É essa a força do encontro inesperado que assoma à superfície da tela, num incomensurável momento de ternura (e que, assim de repente, a uma escala mais tímida mas não menos poderosa, me recorda uma cena do romance Ensaio sobre a Cegueira, de José Saramago, que o realizador brasileiro Fernando Meirelles adaptaria depois ao cinema): no balneário, após mais uma tentativa gorada de mergulhar nas águas da piscina, Flor é surpreendida por uma mulher que, aproximando-se, assim, sem qualquer aviso, decide esfregar-lhe as costas. Não trocam uma única palavra, percebe-se não ser preciso – “[…] e aí temos a comoção a subir irresistível à superfície da pele e dos olhos, a estalar a compostura dos sentimentos, às vezes são os nervos que não podem aguentar mais, suportaram muito, suportaram tudo, era como se levassem uma armadura” (Saramago, p. 267). O silêncio entre as duas mulheres chega-nos cheio, preenchido pelas vozes de fundo, pela espessura do vapor, pelas outras mulheres que se lavam sob os chuveiros. Num só gesto, é toda uma solidão coletiva, geracional, que se redime: como se um pequeno clã se formasse ali, solidário e compassivo, pronto para sarar as feridas e ajudar com tudo o resto.

 

*

(coda)

“há nas casas uma pobreza tão grande que por mais que as enchamos de mesas, quadros, livros, cadeiras, tapetes, estão sempre vazias. Aquilo que vejo, ao entrar numa sala, é o vazio a espreitar por entre os móveis, recortado nas paredes pelos quadros, camuflado nas janelas pelas cortinas, o vazio das portas fechadas e o vazio das portas abertas: o vazio que esconde um vazio, e o vazio que mostra um vazio, também as pessoas carregam essa falta, logo atrás dos olhos, ou nos olhos, nas pupilas, e que se expande quando nos aproximamos delas e vemos a desaparecer tudo o que chamamos humanidade, até surgir a abertura de um poço, ou um furo de sovela, é por isso que os carrascos matam, porque das vítimas conhecem unicamente esses buracos circulares, como eu das casas só conheço o vazio que as habita, talvez eu nada mais tenha aprendido a ver” (Rui Nunes, A Mão do Oleiro, p. 42).
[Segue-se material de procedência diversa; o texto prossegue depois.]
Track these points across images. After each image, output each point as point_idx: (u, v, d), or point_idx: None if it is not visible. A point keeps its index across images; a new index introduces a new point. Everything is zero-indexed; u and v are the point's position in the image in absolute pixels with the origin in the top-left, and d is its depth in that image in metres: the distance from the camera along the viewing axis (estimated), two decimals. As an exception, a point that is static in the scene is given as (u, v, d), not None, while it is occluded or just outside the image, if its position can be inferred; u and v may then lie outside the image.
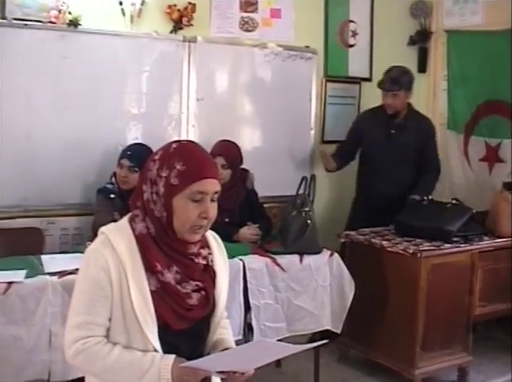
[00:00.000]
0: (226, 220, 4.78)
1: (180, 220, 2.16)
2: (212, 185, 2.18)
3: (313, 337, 4.60)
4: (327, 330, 4.56)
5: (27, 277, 3.78)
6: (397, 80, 5.49)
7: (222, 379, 2.33)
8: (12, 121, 4.83)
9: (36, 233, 4.85)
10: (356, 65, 6.43)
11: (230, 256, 4.17)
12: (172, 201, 2.15)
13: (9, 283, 3.68)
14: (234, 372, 2.19)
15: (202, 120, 5.56)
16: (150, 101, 5.36)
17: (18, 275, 3.78)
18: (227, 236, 4.47)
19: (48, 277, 3.83)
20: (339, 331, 4.62)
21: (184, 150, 2.21)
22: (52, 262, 4.05)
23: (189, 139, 2.28)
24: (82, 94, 5.05)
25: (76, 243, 4.79)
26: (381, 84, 5.59)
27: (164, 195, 2.16)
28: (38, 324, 3.71)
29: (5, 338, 3.66)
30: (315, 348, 4.29)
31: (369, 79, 6.43)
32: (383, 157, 5.62)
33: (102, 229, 2.25)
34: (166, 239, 2.19)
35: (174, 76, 5.45)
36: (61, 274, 3.81)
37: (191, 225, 2.16)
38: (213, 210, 2.21)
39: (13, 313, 3.67)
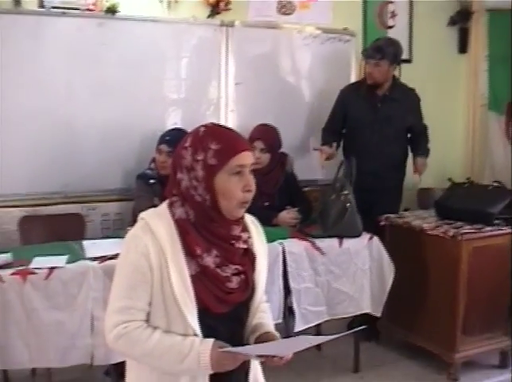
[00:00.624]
0: (266, 203, 4.79)
1: (226, 198, 2.17)
2: (249, 157, 2.20)
3: (353, 321, 4.61)
4: (367, 314, 4.57)
5: (68, 262, 3.85)
6: (380, 49, 5.23)
7: (261, 362, 2.36)
8: (52, 109, 4.91)
9: (78, 219, 4.92)
10: (396, 47, 6.33)
11: (270, 240, 4.22)
12: (213, 182, 2.16)
13: (51, 269, 3.75)
14: (273, 356, 2.21)
15: (240, 104, 5.57)
16: (189, 86, 5.38)
17: (60, 261, 3.84)
18: (267, 220, 4.50)
19: (89, 262, 3.89)
20: (379, 314, 4.61)
21: (214, 131, 2.23)
22: (93, 247, 4.11)
23: (212, 122, 2.30)
24: (121, 80, 5.10)
25: (117, 229, 4.84)
26: (363, 52, 5.43)
27: (205, 177, 2.16)
28: (80, 308, 3.78)
29: (48, 323, 3.73)
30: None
31: (409, 61, 6.34)
32: (369, 131, 5.33)
33: (142, 215, 2.27)
34: (206, 223, 2.20)
35: (212, 60, 5.46)
36: (102, 259, 3.86)
37: (237, 200, 2.18)
38: (253, 182, 2.22)
39: (55, 298, 3.74)
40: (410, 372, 4.77)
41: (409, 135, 5.52)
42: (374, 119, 5.32)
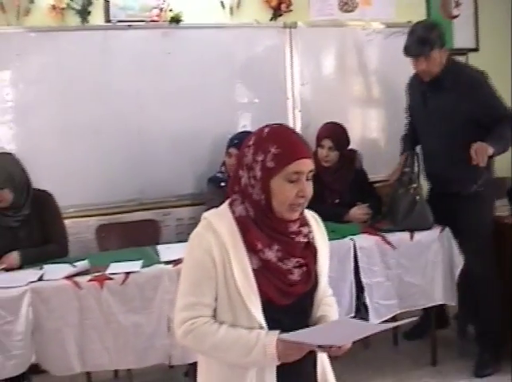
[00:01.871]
0: (337, 200, 4.82)
1: (279, 201, 2.21)
2: (307, 165, 2.22)
3: (428, 313, 4.62)
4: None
5: (144, 267, 3.97)
6: (426, 40, 4.43)
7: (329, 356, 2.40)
8: (124, 118, 5.08)
9: (153, 225, 5.04)
10: (461, 36, 6.24)
11: (342, 236, 4.28)
12: (269, 183, 2.20)
13: (127, 273, 3.87)
14: (331, 347, 2.24)
15: (308, 104, 5.61)
16: (255, 89, 5.46)
17: (135, 265, 3.96)
18: (338, 217, 4.55)
19: (163, 266, 4.00)
20: (454, 303, 4.57)
21: (277, 134, 2.26)
22: (167, 251, 4.22)
23: (280, 123, 2.32)
24: (188, 87, 5.22)
25: (191, 233, 4.92)
26: (406, 49, 4.49)
27: (262, 178, 2.21)
28: (156, 311, 3.89)
29: (126, 326, 3.86)
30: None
31: (476, 50, 6.26)
32: (423, 128, 4.75)
33: (204, 214, 2.34)
34: (266, 219, 2.24)
35: (277, 62, 5.52)
36: (176, 262, 3.94)
37: (289, 204, 2.21)
38: (309, 188, 2.25)
39: (132, 301, 3.87)
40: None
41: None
42: (424, 113, 4.71)
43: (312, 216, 2.45)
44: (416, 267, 4.45)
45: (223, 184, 4.73)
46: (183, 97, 5.20)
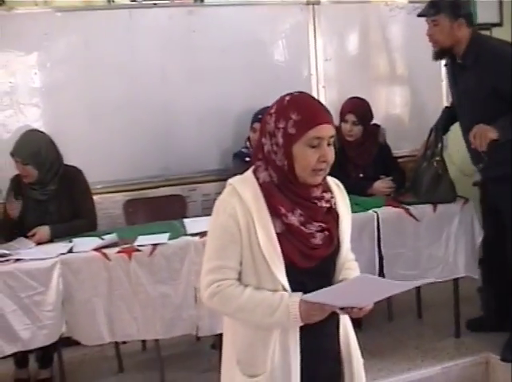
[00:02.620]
0: (361, 175, 4.87)
1: (301, 166, 2.27)
2: (327, 130, 2.28)
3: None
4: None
5: (170, 239, 4.05)
6: (434, 3, 4.26)
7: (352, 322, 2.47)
8: (150, 95, 5.15)
9: (179, 200, 5.13)
10: (485, 11, 6.16)
11: (365, 209, 4.32)
12: (291, 150, 2.26)
13: (155, 245, 3.95)
14: (353, 308, 2.30)
15: (331, 80, 5.65)
16: (279, 65, 5.50)
17: (162, 238, 4.04)
18: (362, 190, 4.61)
19: (190, 238, 4.08)
20: (476, 276, 4.60)
21: (297, 101, 2.32)
22: (193, 224, 4.29)
23: (300, 91, 2.37)
24: (213, 64, 5.28)
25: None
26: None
27: (284, 145, 2.28)
28: (184, 282, 3.98)
29: (154, 297, 3.95)
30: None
31: (499, 24, 6.20)
32: (457, 109, 4.48)
33: (230, 181, 2.41)
34: (289, 185, 2.31)
35: (301, 39, 5.56)
36: (202, 234, 4.00)
37: (311, 169, 2.27)
38: (330, 153, 2.30)
39: (159, 273, 3.96)
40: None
41: None
42: (456, 96, 4.53)
43: (334, 183, 2.51)
44: (439, 240, 4.48)
45: (247, 159, 4.78)
46: (208, 74, 5.26)
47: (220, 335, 3.95)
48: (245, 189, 2.33)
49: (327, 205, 2.38)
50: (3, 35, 4.84)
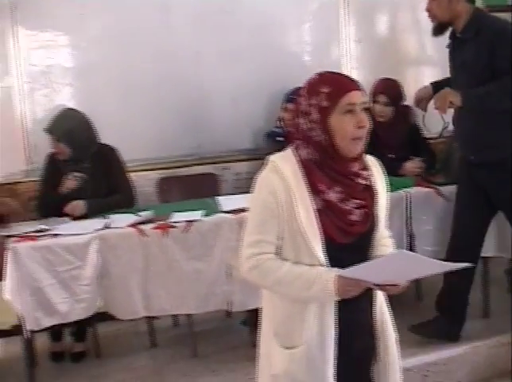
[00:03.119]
0: (391, 155, 4.88)
1: (340, 136, 2.33)
2: (358, 96, 2.34)
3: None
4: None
5: (205, 216, 4.12)
6: None
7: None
8: (183, 75, 5.24)
9: (212, 179, 5.20)
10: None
11: (395, 189, 4.35)
12: (328, 123, 2.32)
13: (189, 222, 4.03)
14: (388, 285, 2.35)
15: (363, 62, 5.69)
16: (311, 47, 5.57)
17: (197, 215, 4.12)
18: (392, 171, 4.58)
19: (224, 214, 4.15)
20: (509, 256, 4.59)
21: (325, 76, 2.39)
22: (227, 201, 4.37)
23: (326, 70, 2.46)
24: (246, 44, 5.36)
25: (249, 187, 5.02)
26: None
27: (320, 119, 2.34)
28: (217, 258, 4.06)
29: (188, 273, 4.04)
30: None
31: (515, 8, 6.14)
32: (453, 87, 4.18)
33: (271, 158, 2.47)
34: (328, 161, 2.36)
35: (332, 20, 5.61)
36: (236, 211, 4.09)
37: (350, 138, 2.33)
38: (366, 119, 2.36)
39: (194, 249, 4.04)
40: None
41: None
42: (452, 70, 4.38)
43: (372, 162, 2.56)
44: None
45: (279, 138, 4.85)
46: (240, 54, 5.34)
47: (251, 311, 4.09)
48: (285, 166, 2.39)
49: (365, 182, 2.43)
50: (40, 16, 4.92)
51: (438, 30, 4.26)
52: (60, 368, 4.59)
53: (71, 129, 4.38)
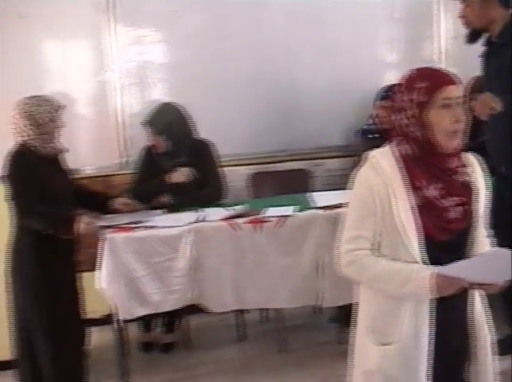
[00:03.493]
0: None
1: (437, 131, 2.31)
2: (454, 91, 2.31)
3: None
4: None
5: (297, 212, 4.13)
6: None
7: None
8: (276, 70, 5.25)
9: (303, 175, 5.20)
10: None
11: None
12: (425, 118, 2.31)
13: (282, 217, 4.04)
14: (483, 284, 2.31)
15: (458, 59, 5.57)
16: (404, 43, 5.49)
17: (290, 210, 4.13)
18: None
19: (316, 211, 4.14)
20: None
21: (421, 71, 2.38)
22: (319, 198, 4.39)
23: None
24: (339, 41, 5.33)
25: (339, 183, 5.01)
26: None
27: (417, 114, 2.32)
28: (308, 253, 4.05)
29: (279, 267, 4.06)
30: None
31: None
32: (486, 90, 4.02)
33: (370, 154, 2.47)
34: (427, 157, 2.34)
35: (425, 17, 5.54)
36: (329, 208, 4.09)
37: (446, 132, 2.31)
38: (462, 114, 2.33)
39: (285, 244, 4.05)
40: None
41: None
42: (485, 75, 4.25)
43: (473, 158, 2.52)
44: None
45: (370, 136, 4.83)
46: (333, 51, 5.31)
47: (340, 309, 4.08)
48: (384, 162, 2.38)
49: (465, 179, 2.40)
50: (136, 12, 5.00)
51: (472, 37, 4.16)
52: (149, 359, 4.69)
53: (170, 123, 4.47)
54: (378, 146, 3.85)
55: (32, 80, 4.77)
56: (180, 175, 4.45)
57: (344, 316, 4.34)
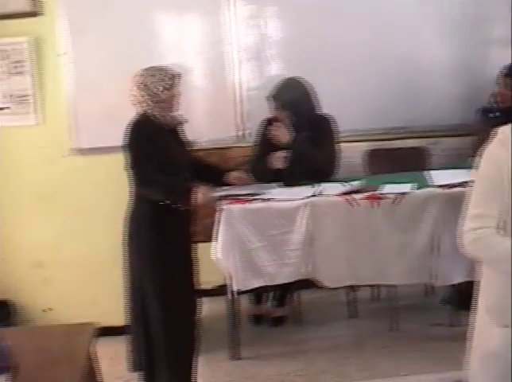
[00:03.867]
0: None
1: None
2: None
3: None
4: None
5: (416, 189, 4.08)
6: None
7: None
8: (396, 46, 5.14)
9: (420, 153, 5.08)
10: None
11: None
12: None
13: (399, 194, 4.00)
14: None
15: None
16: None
17: (407, 187, 4.08)
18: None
19: (435, 189, 4.08)
20: None
21: None
22: (439, 176, 4.29)
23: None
24: (461, 17, 5.15)
25: (456, 162, 4.91)
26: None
27: None
28: (424, 231, 4.00)
29: (394, 244, 4.03)
30: None
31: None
32: None
33: (500, 129, 2.39)
34: None
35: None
36: (448, 186, 4.02)
37: None
38: None
39: (402, 221, 4.01)
40: None
41: None
42: None
43: None
44: None
45: (491, 115, 4.70)
46: (455, 27, 5.16)
47: (454, 289, 4.01)
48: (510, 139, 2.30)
49: None
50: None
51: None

“Não podem imaginar que estão além três mulheres nuas, nuas como vieram ao mundo, parecem loucas, devem de estar loucas, pessoas em seu perfeito juízo não se vão pôr a lavar numa varanda exposta aos reparos da vizinhança, menos ainda naquela figura, que importa que todos estejamos cegos, são coisas que não se devem fazer, meu Deus, como vai escorrendo a chuva por elas abaixo, como desce entre os seios, como se demora e perde na escuridão do púbis, como enfim alaga e rodeia as coxas, talvez tenhamos pensado mal delas injustamente, talvez não sejamos é capazes de ver o que de mais belo e glorioso aconteceu alguma vez na história da cidade, cai do chão da varanda uma toalha de espuma, quem me dera ir com ela, caindo interminavelmente, limpo, purificado, nu.” (José Saramago, Ensaio sobre a Cegueira, p. 266).

 

Referências:

 

Trailer do filme Todo lo demás: https://www.youtube.com/watch?v=s7hHbKxwNJg

Rui Nunes, A Mão do Oleiro, Relógio D’Água, Lisboa, 2011.

Jean Genet, O Estúdio de Alberto Giacometti, trad. Paulo da Costa Domingos, Lisboa, Assírio & Alvim, 1988.

José Saramago, Ensaio sobre a Cegueira, 10.ª ed., Lisboa, Caminho, 2006.